■ Task to carry out ■
Please write out, word for word, the lines in the entries below, starting with the line that contains "With the front" and going on through the line that contains "Answer: approximately 45° to the second", including both of those lines.

■ Available data ■
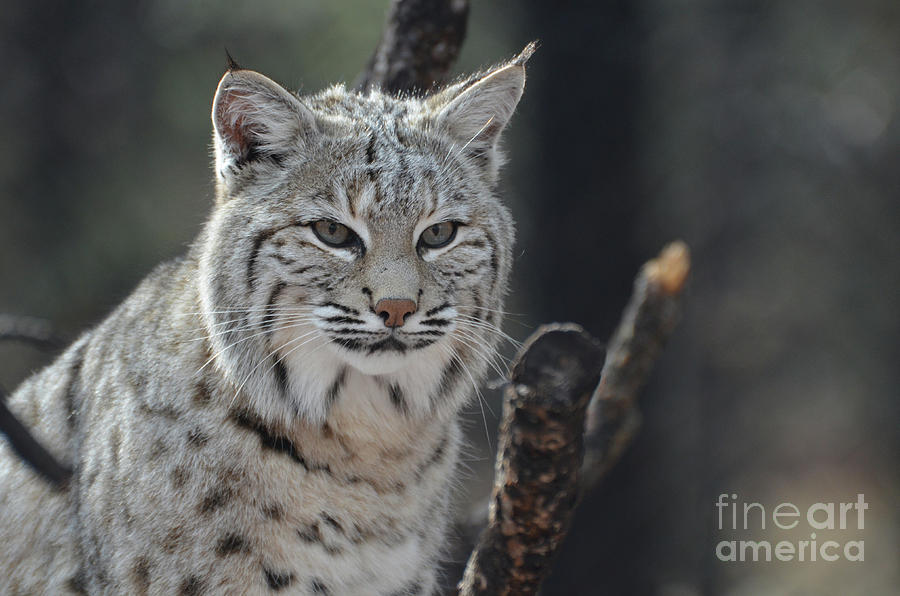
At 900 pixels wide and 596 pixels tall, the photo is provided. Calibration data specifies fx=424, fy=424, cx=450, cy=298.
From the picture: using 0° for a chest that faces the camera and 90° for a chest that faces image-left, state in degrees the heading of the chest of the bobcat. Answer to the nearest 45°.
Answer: approximately 315°
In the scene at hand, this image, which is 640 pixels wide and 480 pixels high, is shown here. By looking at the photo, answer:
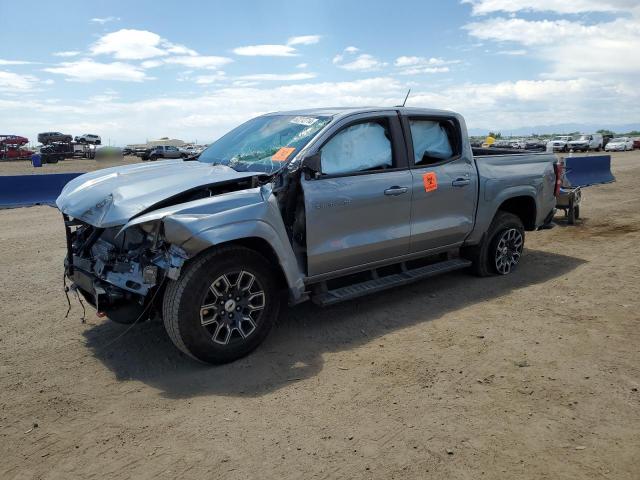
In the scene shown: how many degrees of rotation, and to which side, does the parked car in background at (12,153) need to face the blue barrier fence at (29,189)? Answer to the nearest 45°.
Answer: approximately 90° to its right

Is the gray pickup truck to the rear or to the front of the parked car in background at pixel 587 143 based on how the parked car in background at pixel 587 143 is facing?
to the front

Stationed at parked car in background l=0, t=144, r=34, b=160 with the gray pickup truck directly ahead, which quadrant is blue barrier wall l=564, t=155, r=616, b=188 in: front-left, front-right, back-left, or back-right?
front-left

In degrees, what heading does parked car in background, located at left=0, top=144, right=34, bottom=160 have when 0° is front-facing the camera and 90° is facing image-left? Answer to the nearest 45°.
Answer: approximately 270°

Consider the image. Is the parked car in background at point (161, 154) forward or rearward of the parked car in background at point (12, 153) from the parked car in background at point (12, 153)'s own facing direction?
forward

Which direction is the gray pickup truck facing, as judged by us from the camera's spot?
facing the viewer and to the left of the viewer

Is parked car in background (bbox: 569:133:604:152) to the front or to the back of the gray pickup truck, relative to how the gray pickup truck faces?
to the back

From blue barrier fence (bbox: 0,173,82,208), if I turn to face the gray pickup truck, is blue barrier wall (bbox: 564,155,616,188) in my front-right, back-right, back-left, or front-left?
front-left

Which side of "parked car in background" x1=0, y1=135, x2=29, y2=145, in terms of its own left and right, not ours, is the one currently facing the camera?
right

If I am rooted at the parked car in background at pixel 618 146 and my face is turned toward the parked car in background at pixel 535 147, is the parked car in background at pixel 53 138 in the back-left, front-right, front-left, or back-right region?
front-left
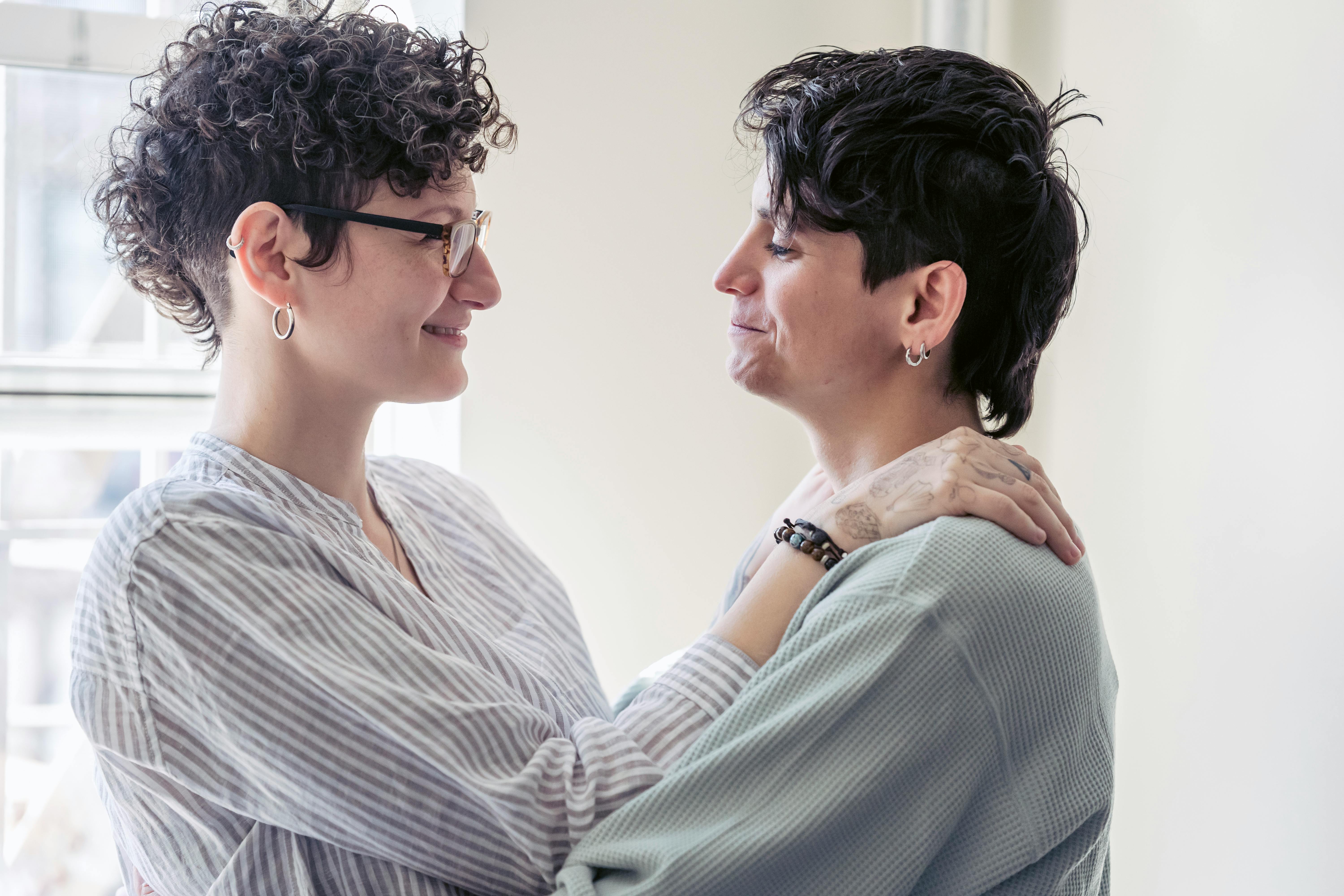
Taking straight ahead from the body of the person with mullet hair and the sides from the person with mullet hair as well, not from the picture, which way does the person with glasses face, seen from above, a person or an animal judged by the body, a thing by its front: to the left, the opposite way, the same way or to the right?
the opposite way

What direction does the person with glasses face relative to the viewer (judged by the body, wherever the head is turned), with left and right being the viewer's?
facing to the right of the viewer

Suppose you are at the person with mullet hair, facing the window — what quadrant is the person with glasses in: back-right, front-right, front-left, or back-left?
front-left

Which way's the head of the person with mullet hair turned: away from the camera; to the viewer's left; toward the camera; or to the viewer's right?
to the viewer's left

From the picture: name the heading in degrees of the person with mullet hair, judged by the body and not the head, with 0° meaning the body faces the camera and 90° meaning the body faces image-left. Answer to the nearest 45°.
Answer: approximately 90°

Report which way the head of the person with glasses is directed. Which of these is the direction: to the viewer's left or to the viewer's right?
to the viewer's right

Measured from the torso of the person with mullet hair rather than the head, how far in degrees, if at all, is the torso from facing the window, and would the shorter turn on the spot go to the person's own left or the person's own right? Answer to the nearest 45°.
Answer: approximately 45° to the person's own right

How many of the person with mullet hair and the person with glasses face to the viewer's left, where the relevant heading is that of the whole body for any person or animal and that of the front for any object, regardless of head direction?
1
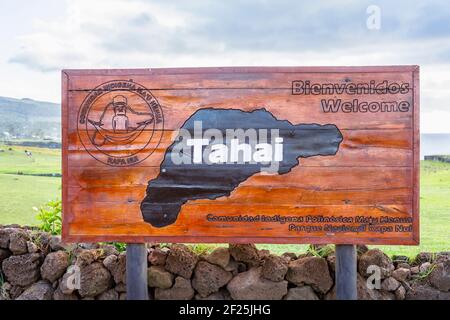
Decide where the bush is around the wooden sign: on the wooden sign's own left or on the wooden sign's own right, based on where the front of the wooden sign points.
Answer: on the wooden sign's own right

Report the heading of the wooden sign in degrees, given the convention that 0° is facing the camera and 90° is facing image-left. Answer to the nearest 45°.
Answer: approximately 0°
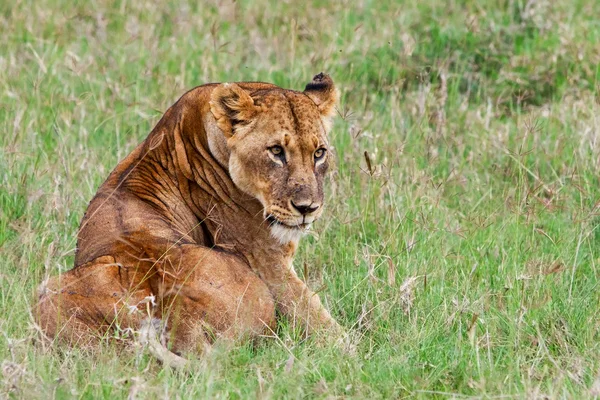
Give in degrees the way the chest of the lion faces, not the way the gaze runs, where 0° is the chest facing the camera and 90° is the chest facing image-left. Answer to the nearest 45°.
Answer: approximately 270°
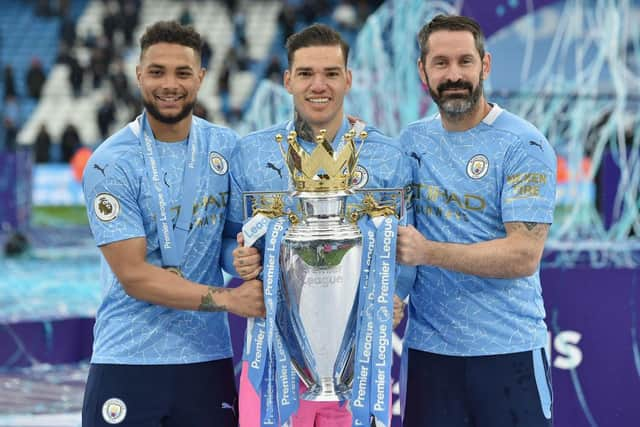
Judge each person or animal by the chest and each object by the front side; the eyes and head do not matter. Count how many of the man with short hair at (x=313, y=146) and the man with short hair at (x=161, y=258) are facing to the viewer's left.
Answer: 0

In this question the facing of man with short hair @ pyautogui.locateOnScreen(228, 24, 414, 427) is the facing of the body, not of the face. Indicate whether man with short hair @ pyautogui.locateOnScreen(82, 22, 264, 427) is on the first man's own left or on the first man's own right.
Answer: on the first man's own right

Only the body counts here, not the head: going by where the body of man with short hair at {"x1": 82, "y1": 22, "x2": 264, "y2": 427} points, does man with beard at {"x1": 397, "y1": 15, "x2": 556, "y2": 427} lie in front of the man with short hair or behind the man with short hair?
in front

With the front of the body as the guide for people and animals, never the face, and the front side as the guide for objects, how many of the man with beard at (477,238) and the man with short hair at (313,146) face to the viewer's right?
0

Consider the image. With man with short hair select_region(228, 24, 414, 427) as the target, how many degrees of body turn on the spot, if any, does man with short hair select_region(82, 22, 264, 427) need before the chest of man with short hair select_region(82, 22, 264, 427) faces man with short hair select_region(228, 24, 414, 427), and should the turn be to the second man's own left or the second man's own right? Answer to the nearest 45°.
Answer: approximately 45° to the second man's own left

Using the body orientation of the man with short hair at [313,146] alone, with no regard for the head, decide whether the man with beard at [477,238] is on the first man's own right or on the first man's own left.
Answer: on the first man's own left

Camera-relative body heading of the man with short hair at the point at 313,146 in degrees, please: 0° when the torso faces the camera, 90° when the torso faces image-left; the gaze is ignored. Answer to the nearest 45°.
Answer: approximately 0°

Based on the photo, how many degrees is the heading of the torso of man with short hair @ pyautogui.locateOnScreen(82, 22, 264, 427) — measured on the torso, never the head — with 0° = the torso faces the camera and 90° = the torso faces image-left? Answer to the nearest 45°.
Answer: approximately 315°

■ Task result ■
With the front of the body as the guide for people and animals, never the face, and the front side as the guide for objects, how many of the man with beard at (477,238) and the man with short hair at (313,146) face to the viewer's right?
0

Consider the image. With man with short hair select_region(228, 24, 414, 427) as the target, how many degrees of body turn on the spot, if any, does man with short hair select_region(82, 22, 264, 427) need before the chest of man with short hair select_region(82, 22, 264, 427) faces man with short hair select_region(228, 24, 414, 427), and should the turn be to the second man's own left or the second man's own right? Answer to the nearest 45°.
Answer: approximately 45° to the second man's own left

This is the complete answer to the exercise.